### Excerpted data

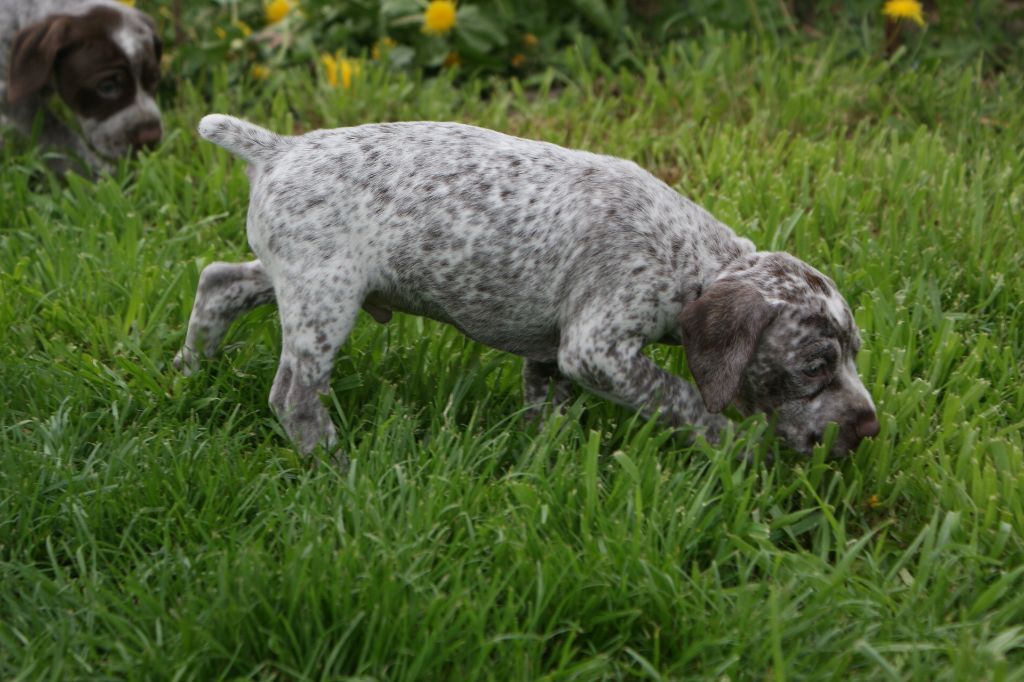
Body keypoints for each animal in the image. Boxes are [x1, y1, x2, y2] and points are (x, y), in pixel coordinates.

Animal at [0, 0, 161, 173]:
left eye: (154, 79)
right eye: (107, 87)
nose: (151, 138)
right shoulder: (15, 98)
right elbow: (58, 136)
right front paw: (97, 172)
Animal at [178, 115, 880, 456]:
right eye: (816, 365)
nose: (869, 428)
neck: (695, 260)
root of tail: (279, 149)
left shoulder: (550, 358)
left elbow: (548, 415)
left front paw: (551, 464)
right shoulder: (596, 351)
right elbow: (683, 398)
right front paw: (733, 448)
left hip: (293, 278)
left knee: (218, 281)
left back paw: (188, 370)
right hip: (325, 299)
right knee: (293, 395)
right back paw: (333, 462)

######

§ **What is needed**: Copy each line of the records above exactly as written. Do not carry over any picture.

§ **Answer**:
Body keypoints for each animal in the image. Boxes are [x1, y1, x2, y2] and points are (x, y), in pixel coordinates.

Animal at [0, 0, 161, 173]:
left eye: (154, 79)
right eye: (107, 87)
nose: (151, 138)
right shoulder: (15, 98)
right elbow: (58, 136)
right front paw: (97, 172)
Animal at [178, 115, 880, 456]:
right eye: (816, 365)
nose: (869, 428)
neck: (695, 260)
root of tail: (279, 149)
left shoulder: (550, 358)
left elbow: (548, 415)
left front paw: (551, 464)
right shoulder: (596, 351)
right elbow: (683, 398)
right front paw: (733, 448)
left hip: (293, 278)
left knee: (218, 281)
left back paw: (188, 370)
right hip: (325, 299)
right knee: (293, 395)
right back paw: (333, 462)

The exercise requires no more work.